-- BEGIN Dataset rows --

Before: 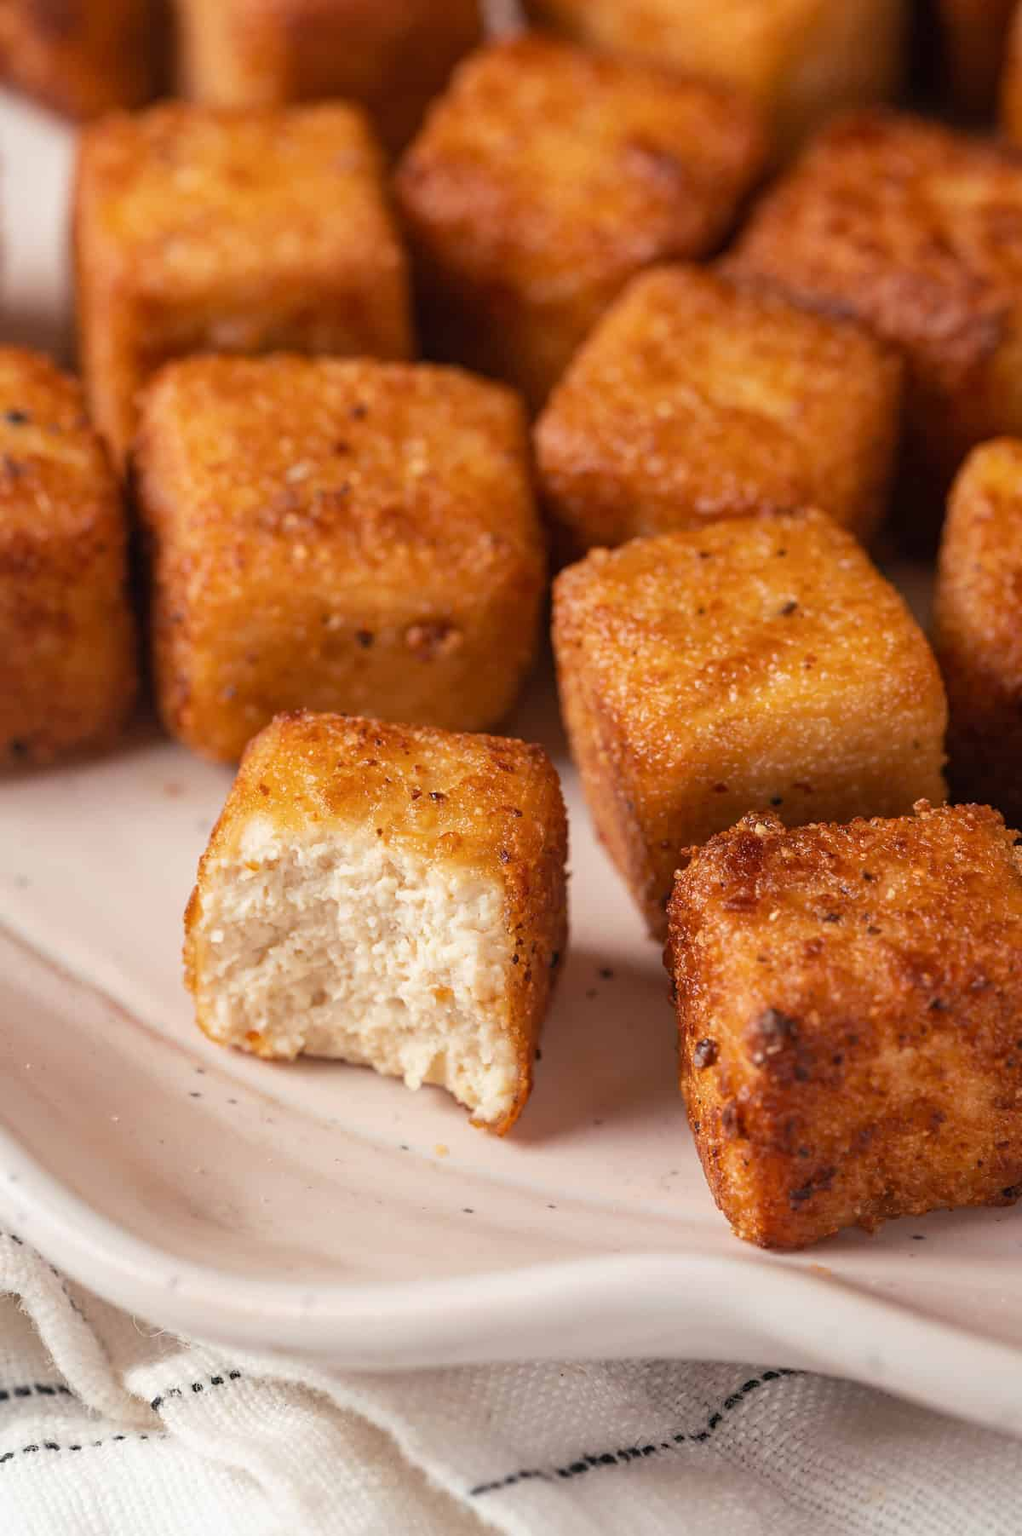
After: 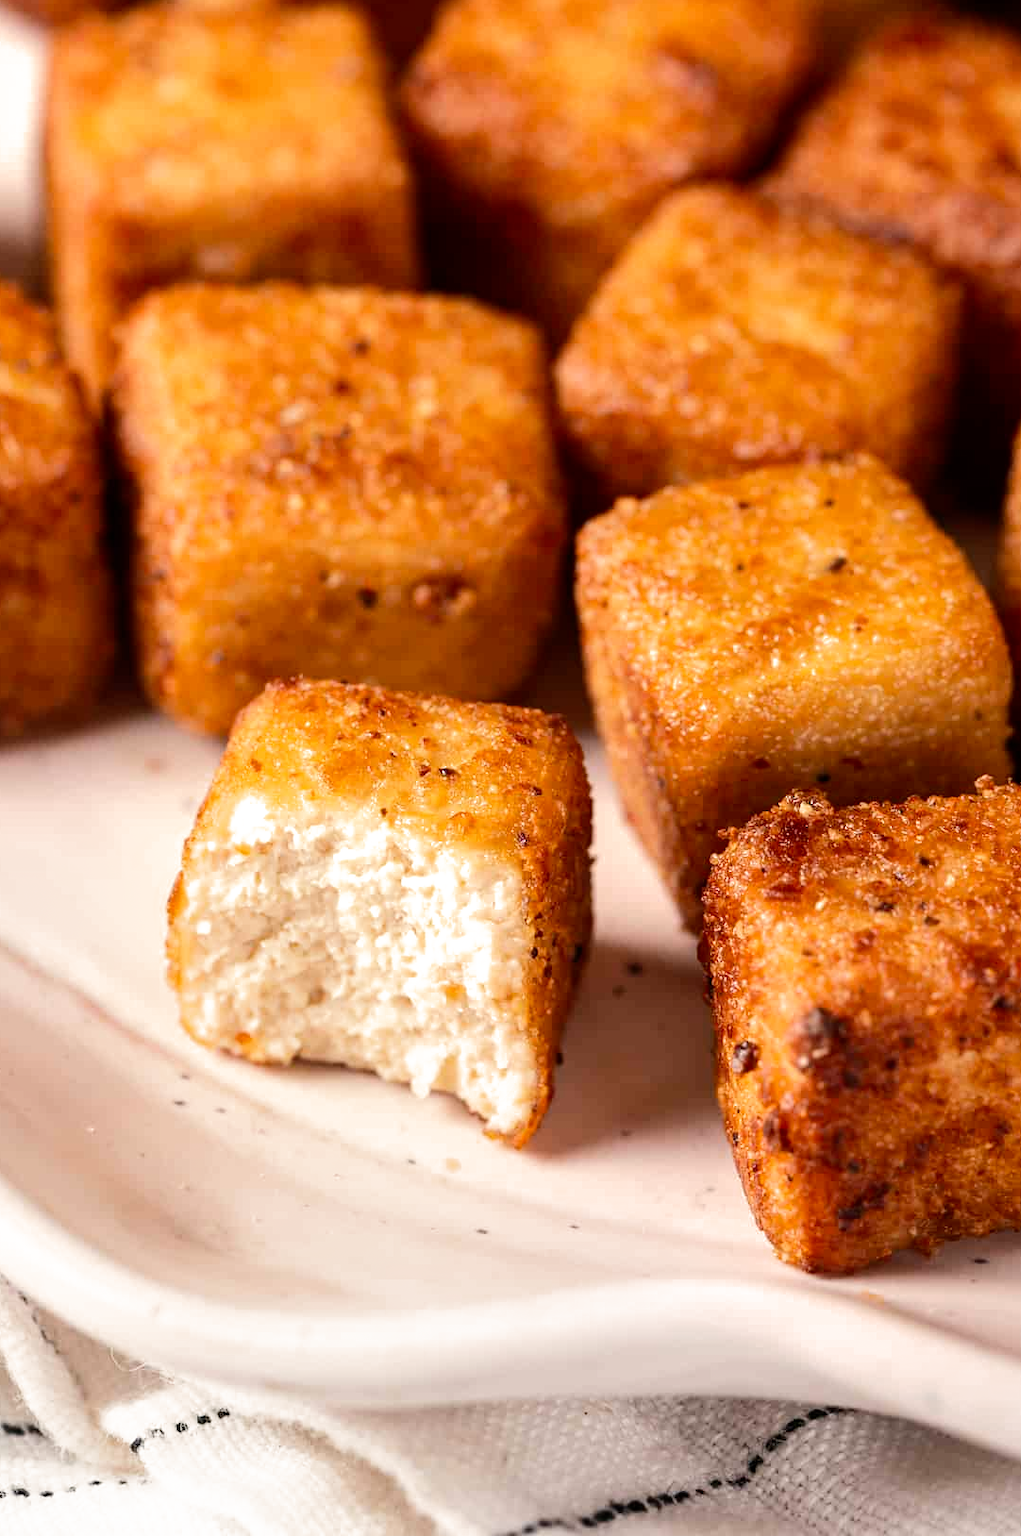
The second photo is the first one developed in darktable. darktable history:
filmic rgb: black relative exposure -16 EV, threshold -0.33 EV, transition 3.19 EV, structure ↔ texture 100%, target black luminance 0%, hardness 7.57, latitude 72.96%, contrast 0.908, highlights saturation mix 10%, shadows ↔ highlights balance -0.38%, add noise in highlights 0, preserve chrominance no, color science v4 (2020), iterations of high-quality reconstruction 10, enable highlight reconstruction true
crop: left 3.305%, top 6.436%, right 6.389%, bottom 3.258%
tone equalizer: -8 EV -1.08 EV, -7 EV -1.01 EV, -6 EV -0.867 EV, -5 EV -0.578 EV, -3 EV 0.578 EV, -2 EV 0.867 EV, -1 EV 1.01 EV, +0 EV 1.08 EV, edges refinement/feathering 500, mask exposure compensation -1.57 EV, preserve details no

-- END Dataset rows --

Written problem.
Copy the data word for word, from the very beginning through the line that contains "The second photo". Leave out the pictures.

Correct output.
Before: 
After: 
The second photo is the first one developed in darktable. darktable history:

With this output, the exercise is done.